Predicting college success is important to a lot of people for a lot of reasons. Students, obviously, want to know what they can do to be successful—it’s their future at stake. Parents want to know if their college investment is going to pay off. And last, but certainly not least, schools want to know if they are admitting students who will not only bolster their graduation rate, but who will go on to make a name for themselves . . . and by association, for the school.
Of these three groups, the schools are the ones with the resources to investigate this question—and they have. Colleges and universities conduct regular internal audits to examine which factors can predict students’ success in college. While there are a number of characteristics that can come into play, many of them are exhibited once those students are already attending college, by which time, it can be argued, it’s already too late. The ideal time to examine predictors of success is while students are still in high school. This way, students still have time to develop better habits, parents can guide students toward developing these habits, and schools can refine their admissions processes in order to admit classes of ever-more-successful college freshmen.

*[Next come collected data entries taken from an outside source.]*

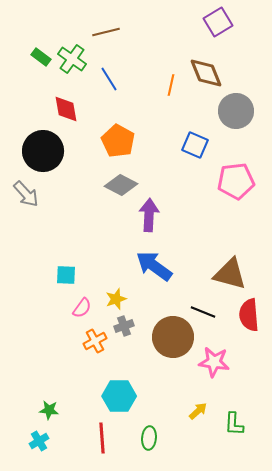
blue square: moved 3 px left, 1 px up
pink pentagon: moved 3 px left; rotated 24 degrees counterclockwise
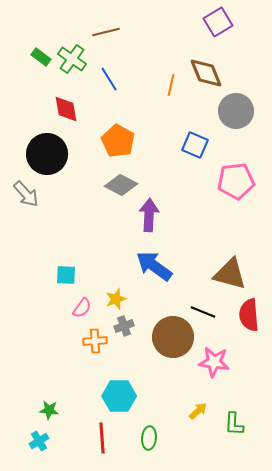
black circle: moved 4 px right, 3 px down
orange cross: rotated 25 degrees clockwise
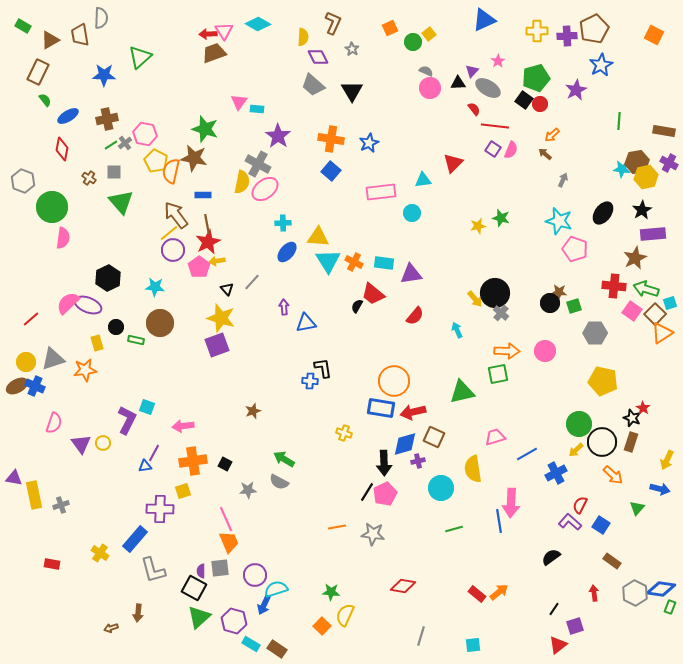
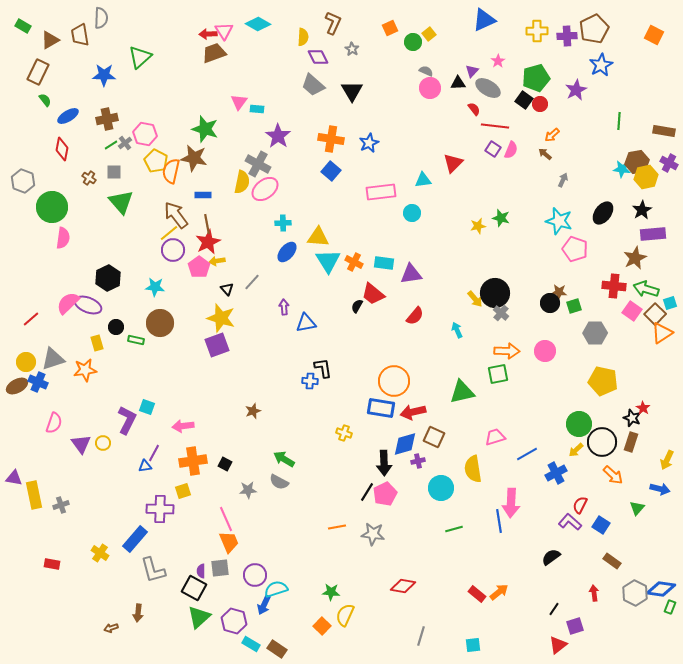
blue cross at (35, 386): moved 3 px right, 4 px up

With that as an introduction, here is a list
- Student behavior during high school
Seems obvious, but certain student behaviors in high school can predict college success—and not the ones you might think. According to a joint 2015 report from the USDE, IES, and NCEE, these two behaviors were predictors of college success:
- Fewer high school absences
- Taking the SAT or ACT (regardless of score)

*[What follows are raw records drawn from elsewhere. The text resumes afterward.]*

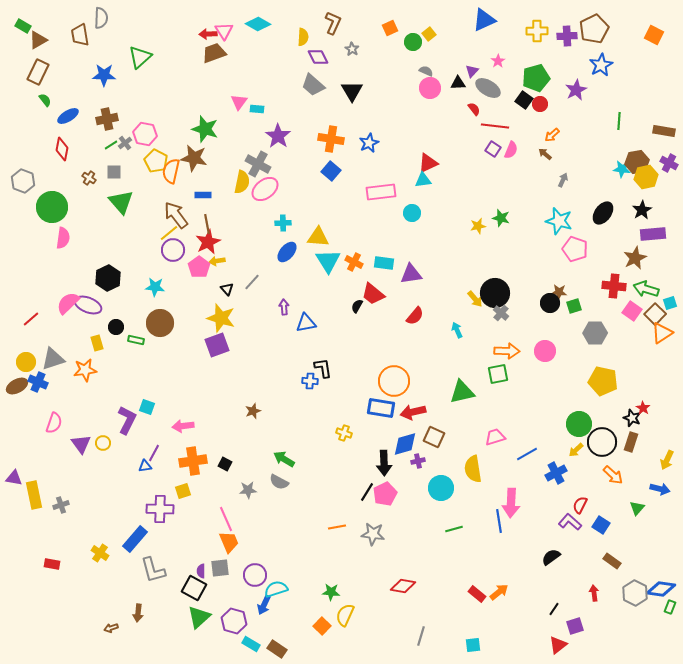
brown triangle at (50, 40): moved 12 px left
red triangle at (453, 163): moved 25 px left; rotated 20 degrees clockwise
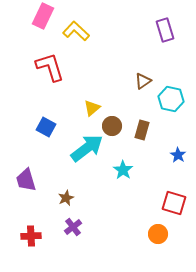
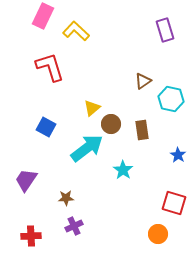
brown circle: moved 1 px left, 2 px up
brown rectangle: rotated 24 degrees counterclockwise
purple trapezoid: rotated 50 degrees clockwise
brown star: rotated 21 degrees clockwise
purple cross: moved 1 px right, 1 px up; rotated 12 degrees clockwise
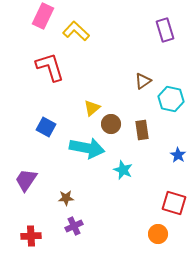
cyan arrow: rotated 48 degrees clockwise
cyan star: rotated 12 degrees counterclockwise
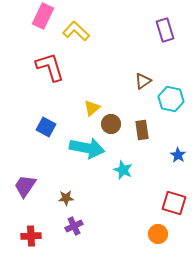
purple trapezoid: moved 1 px left, 6 px down
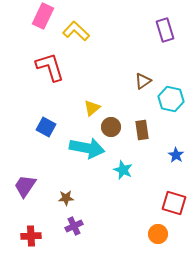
brown circle: moved 3 px down
blue star: moved 2 px left
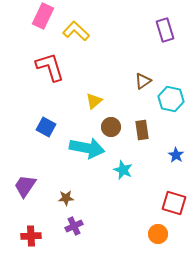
yellow triangle: moved 2 px right, 7 px up
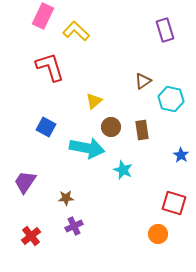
blue star: moved 5 px right
purple trapezoid: moved 4 px up
red cross: rotated 36 degrees counterclockwise
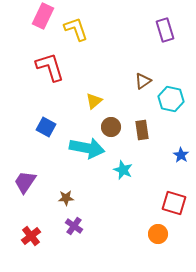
yellow L-shape: moved 2 px up; rotated 28 degrees clockwise
purple cross: rotated 30 degrees counterclockwise
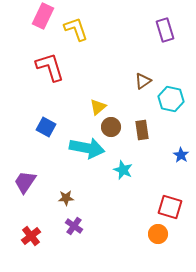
yellow triangle: moved 4 px right, 6 px down
red square: moved 4 px left, 4 px down
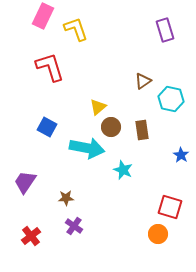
blue square: moved 1 px right
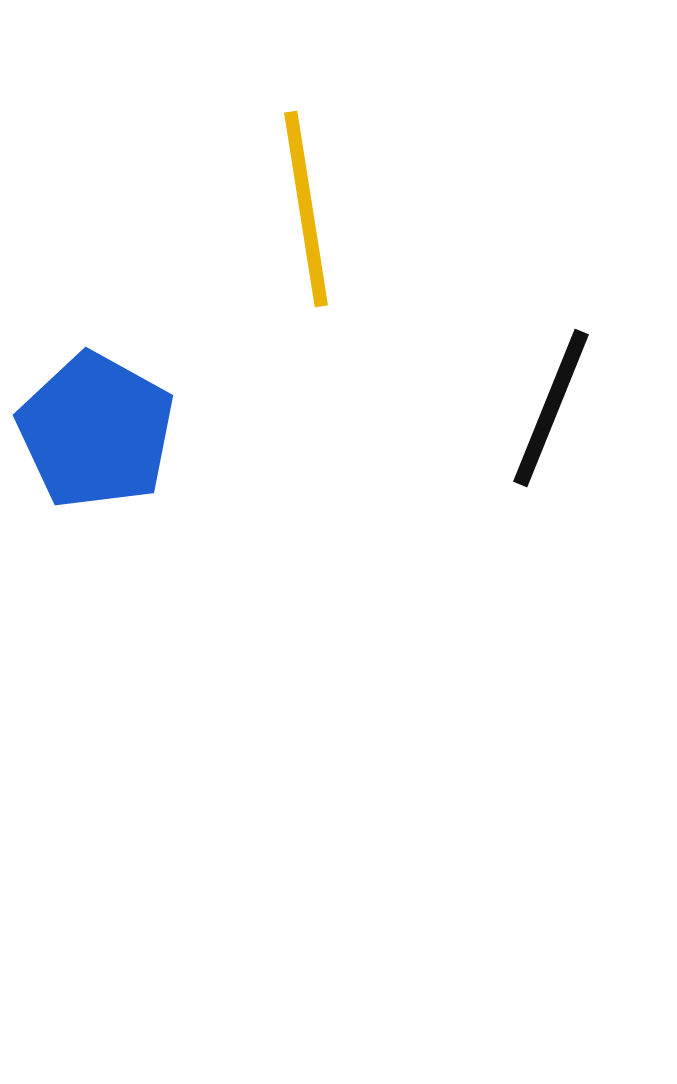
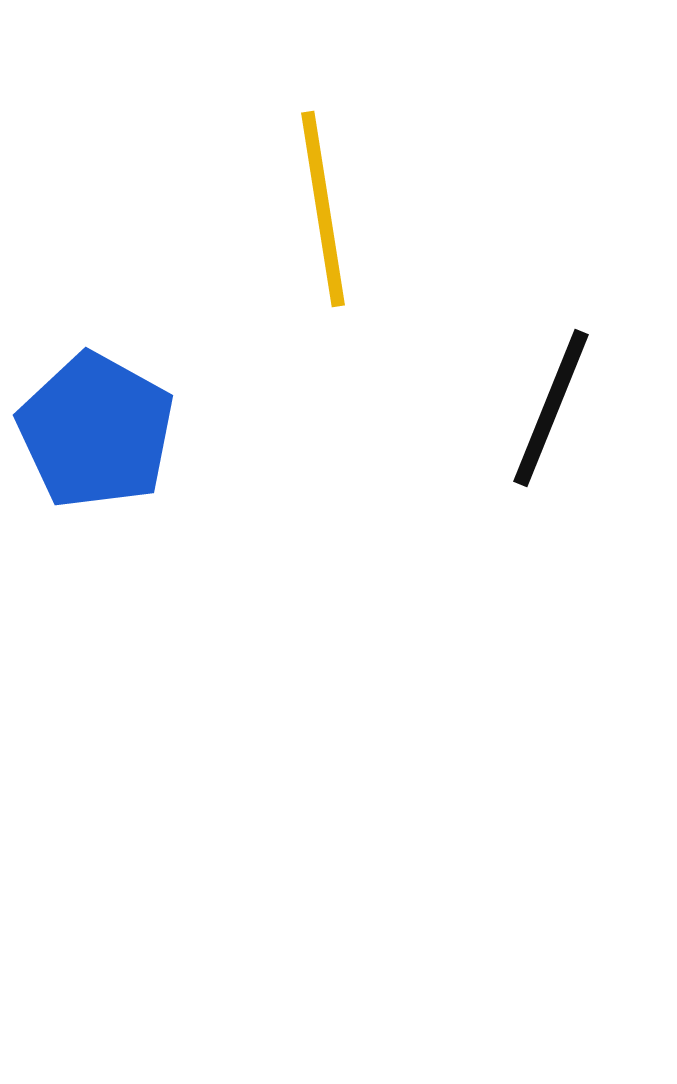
yellow line: moved 17 px right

So students, take heed: high school attendance matters, and whether or not your colleges of interest require a standardized test score, you should probably take a shot at it anyway!
- High School GPA
This next predictor of college success is probably a given in most people’s minds: high school GPA. According to a 2016 report from NACAC, which surveyed 400 colleges and universities high school GPA was the most important predictor of college performance—that is, high school and college grade point averages were closely correlated. (One school’s report showed correlations of .63 and .71.)

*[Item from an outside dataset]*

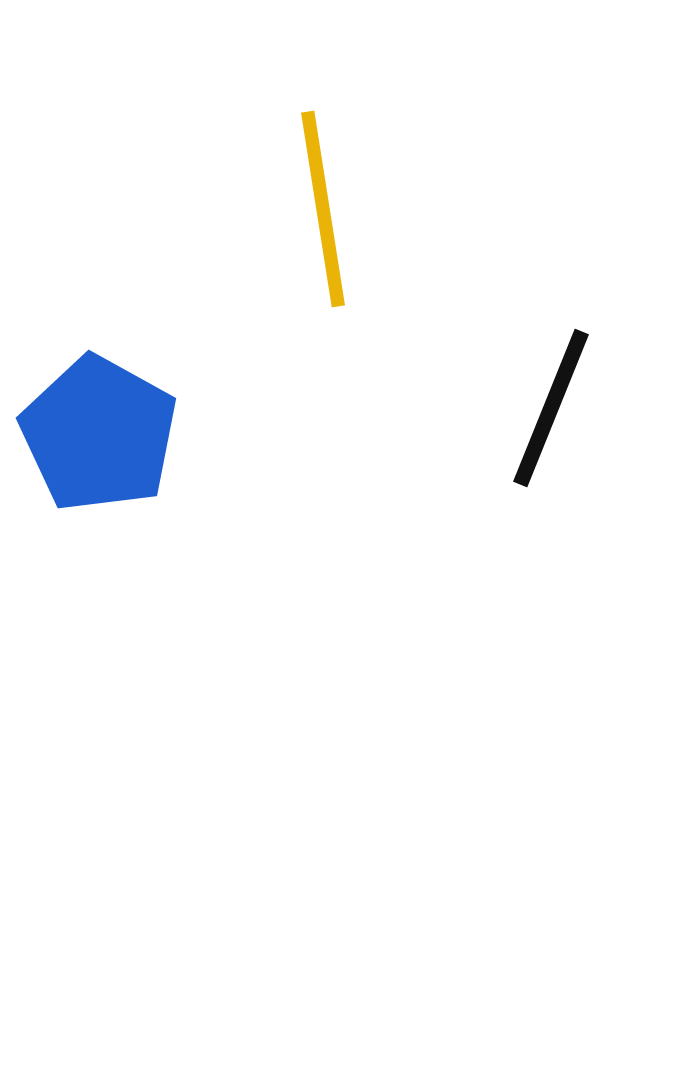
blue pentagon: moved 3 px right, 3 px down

Good students are good students, case closed.
- Family Income
The third predictor comes maybe not so much as a surprise, but as a disappointment. Based on a 2015 report from the Pell Institute, household income was the most important indicator of whether or not a student will graduate from college. (More than 75% of students from high-income households graduated in 2013, compared to less than 10% of students from low-income households.)
This is extremely unfortunate, since it is a factor that is entirely outside of the student’s control. However, the (marginally) good news is that this finding ought to lead to more discussions about solving economic equality at large, which will solve more than just the education gap.